On February 23, 1907, President Theodore Roosevelt delivered a speech at Harvard University that once and for all summarized his opinions on what athletics should be in the United States. The address came as Roosevelt, a popular president in his second term in the White House, crested a wave of political power. The foundation for the speech had been laid over the previous decades. For years, Americans had read stories about Roosevelt playing tennis and boxing at the White House. They had seen images of him at the Army–Navy football game. They had learned that he liked to spend his Sunday afternoons taking long, muddy point to point hikes through Rock Creek Park. More recently, they knew that the president had hosted a White House football summit in 1905, a move that thwarted those reformers who wanted to abolish football and contributed to the rise of the National Collegiate Athletic Association (NCAA).
The location and audience for this speech fit the task at hand. Athletics at the turn of the twentieth century, and for Roosevelt more specifically, were about young men. Roosevelt was a graduate of Harvard University, class of 1880. His oldest son, Ted Jr., was studying at the institution in 1907. And so, with Ted Jr. and nearly 2,000 of his classmates looking on, Roosevelt wove together in this speech a tapestry that advocated for wide participation, that positioned athletics as a form of nationalism, and that made the case for the co-mingling of sports and higher education. In a way, the speech had a Gettysburg Address quality to it. It took something big and attempted to distill it down to its core. Roosevelt never had Abraham Lincoln’s penchant for brevity, nor his discipline to hammer home only one topic during one speech. But on this day in 1907, Roosevelt tried to get at the essential elements of how athletics fit into American life.

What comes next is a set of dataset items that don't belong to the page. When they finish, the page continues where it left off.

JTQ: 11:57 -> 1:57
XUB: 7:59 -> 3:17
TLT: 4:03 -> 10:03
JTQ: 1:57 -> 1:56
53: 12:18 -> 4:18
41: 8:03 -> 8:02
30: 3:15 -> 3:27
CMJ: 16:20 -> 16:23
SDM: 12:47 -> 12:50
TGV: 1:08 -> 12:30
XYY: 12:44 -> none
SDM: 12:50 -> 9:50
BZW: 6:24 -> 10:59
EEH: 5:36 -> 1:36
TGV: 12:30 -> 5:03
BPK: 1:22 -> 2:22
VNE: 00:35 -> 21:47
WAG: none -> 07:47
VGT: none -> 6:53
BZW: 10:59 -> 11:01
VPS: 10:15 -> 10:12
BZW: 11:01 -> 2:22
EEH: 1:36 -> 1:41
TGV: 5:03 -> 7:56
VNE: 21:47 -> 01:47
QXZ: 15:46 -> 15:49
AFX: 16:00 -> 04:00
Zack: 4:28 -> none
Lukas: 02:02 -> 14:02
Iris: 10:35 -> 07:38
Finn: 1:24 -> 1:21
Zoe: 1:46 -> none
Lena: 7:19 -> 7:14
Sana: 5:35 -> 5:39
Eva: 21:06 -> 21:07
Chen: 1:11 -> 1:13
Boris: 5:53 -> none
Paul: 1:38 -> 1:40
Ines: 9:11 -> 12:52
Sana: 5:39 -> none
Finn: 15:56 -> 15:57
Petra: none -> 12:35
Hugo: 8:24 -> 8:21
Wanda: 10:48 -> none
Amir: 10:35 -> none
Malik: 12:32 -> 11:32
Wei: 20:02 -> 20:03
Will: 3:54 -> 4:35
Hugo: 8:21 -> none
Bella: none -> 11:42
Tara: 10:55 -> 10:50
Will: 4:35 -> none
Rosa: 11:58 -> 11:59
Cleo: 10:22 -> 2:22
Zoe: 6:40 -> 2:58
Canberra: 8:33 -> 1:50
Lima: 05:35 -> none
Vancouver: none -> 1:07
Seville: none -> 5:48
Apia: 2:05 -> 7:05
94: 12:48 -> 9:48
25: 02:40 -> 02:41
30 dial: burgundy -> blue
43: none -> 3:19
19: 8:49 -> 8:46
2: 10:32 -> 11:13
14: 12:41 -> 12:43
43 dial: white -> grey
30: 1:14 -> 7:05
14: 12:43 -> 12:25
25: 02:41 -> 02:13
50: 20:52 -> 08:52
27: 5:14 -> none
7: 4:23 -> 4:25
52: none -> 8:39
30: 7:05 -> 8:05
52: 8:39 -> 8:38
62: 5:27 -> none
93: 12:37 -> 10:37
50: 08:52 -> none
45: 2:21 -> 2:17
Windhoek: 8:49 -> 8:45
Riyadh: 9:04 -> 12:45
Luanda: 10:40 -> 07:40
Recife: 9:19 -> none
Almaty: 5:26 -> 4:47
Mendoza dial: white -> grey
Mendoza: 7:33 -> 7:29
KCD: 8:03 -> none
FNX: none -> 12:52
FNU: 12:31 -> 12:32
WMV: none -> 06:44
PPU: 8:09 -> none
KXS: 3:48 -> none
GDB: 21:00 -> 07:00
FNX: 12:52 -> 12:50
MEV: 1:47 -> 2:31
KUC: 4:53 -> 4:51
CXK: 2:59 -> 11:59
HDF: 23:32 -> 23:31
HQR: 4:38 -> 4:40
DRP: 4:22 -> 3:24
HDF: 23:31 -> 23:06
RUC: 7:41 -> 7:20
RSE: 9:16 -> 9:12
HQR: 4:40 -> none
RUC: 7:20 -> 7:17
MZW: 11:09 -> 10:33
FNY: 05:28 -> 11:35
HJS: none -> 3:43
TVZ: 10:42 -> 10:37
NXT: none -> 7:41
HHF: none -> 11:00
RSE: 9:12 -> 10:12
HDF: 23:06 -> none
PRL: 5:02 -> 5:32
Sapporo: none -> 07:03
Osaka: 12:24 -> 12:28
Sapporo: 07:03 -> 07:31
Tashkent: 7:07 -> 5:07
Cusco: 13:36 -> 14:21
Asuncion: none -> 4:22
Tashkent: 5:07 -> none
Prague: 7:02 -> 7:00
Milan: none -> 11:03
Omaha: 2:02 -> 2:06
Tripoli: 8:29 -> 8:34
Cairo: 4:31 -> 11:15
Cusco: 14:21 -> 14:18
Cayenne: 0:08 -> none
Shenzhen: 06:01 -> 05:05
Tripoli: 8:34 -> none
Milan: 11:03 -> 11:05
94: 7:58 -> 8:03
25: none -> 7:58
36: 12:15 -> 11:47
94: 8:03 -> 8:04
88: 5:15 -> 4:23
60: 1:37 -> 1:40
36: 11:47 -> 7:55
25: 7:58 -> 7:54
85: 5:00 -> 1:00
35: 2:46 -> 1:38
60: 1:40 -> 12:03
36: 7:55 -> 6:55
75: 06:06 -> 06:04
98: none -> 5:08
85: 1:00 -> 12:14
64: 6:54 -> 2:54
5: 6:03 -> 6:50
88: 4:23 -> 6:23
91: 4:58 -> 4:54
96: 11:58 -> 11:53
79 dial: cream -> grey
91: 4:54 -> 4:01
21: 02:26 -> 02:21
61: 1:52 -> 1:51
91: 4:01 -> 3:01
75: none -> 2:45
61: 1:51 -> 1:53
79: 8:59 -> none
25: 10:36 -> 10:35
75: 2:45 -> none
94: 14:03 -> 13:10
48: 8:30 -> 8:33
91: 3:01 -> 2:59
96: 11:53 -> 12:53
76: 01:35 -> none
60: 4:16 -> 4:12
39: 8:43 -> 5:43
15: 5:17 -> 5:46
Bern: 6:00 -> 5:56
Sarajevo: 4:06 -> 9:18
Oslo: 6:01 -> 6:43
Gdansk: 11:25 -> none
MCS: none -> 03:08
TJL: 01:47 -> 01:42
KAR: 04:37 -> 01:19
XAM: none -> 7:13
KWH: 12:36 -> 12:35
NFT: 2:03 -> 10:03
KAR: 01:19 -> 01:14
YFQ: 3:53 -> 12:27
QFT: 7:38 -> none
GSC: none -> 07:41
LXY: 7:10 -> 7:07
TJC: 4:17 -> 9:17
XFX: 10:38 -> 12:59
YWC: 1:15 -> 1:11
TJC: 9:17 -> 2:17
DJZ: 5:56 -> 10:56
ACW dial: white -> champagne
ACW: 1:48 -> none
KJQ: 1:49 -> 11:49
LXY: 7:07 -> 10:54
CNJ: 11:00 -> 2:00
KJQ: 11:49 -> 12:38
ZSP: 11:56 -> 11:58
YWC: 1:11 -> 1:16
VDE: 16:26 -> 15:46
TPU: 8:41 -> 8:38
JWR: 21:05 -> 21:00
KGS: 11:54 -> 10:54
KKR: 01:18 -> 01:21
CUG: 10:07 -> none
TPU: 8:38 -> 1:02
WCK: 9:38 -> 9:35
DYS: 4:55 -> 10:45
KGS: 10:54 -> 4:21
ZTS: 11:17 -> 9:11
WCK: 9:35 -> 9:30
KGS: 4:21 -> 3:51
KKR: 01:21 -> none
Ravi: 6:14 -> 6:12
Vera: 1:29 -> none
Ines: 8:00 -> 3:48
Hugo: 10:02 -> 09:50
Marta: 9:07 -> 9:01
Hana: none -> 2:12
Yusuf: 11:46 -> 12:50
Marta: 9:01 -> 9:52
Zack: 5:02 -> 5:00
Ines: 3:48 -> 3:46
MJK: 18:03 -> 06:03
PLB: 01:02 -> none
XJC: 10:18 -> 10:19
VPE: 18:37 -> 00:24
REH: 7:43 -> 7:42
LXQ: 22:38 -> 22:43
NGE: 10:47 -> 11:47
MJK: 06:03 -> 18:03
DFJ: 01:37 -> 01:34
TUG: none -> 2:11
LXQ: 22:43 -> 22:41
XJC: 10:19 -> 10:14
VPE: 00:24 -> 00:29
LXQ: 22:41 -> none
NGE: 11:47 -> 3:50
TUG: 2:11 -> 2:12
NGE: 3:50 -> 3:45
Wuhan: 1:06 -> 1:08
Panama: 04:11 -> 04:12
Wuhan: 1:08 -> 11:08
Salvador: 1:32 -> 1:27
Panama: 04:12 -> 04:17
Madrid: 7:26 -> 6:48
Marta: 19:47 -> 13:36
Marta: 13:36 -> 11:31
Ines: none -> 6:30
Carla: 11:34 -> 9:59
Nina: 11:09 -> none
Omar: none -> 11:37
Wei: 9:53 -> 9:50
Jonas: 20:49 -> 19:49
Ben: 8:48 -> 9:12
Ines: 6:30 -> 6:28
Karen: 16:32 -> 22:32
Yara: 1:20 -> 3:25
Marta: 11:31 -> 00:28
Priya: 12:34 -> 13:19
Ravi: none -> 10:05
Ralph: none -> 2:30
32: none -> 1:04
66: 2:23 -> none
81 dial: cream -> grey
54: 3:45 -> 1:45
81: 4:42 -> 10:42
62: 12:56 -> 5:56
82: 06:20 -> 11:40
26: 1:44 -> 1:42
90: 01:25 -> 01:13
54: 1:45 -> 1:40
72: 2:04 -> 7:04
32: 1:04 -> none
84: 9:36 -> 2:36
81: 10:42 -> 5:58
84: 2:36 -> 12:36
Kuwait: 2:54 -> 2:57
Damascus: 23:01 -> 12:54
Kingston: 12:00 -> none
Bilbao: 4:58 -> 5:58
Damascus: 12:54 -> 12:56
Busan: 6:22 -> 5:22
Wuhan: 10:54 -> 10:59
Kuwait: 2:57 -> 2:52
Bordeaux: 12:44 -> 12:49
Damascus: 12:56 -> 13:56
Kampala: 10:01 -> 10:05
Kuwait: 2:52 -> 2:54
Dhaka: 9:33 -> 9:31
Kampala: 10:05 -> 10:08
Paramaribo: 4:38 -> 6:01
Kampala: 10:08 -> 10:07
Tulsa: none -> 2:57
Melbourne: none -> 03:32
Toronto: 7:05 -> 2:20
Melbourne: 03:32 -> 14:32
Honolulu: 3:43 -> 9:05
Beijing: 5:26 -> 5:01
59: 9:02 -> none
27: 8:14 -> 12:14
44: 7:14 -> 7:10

Roosevelt drove home four main points. First, the number of Americans participating in athletics needed to grow. Roosevelt believed that more Americans, particularly boys and men, needed the sharpening that athletics could provide. Second, intercollegiate athletics not only served the athletes that participated, but also served to grow sports more generally. Roosevelt believed in America’s unique blending of athletics and higher education because he saw it as a conduit to bigger changes. Third, the threat of “mollycoddle” men made sports a necessity.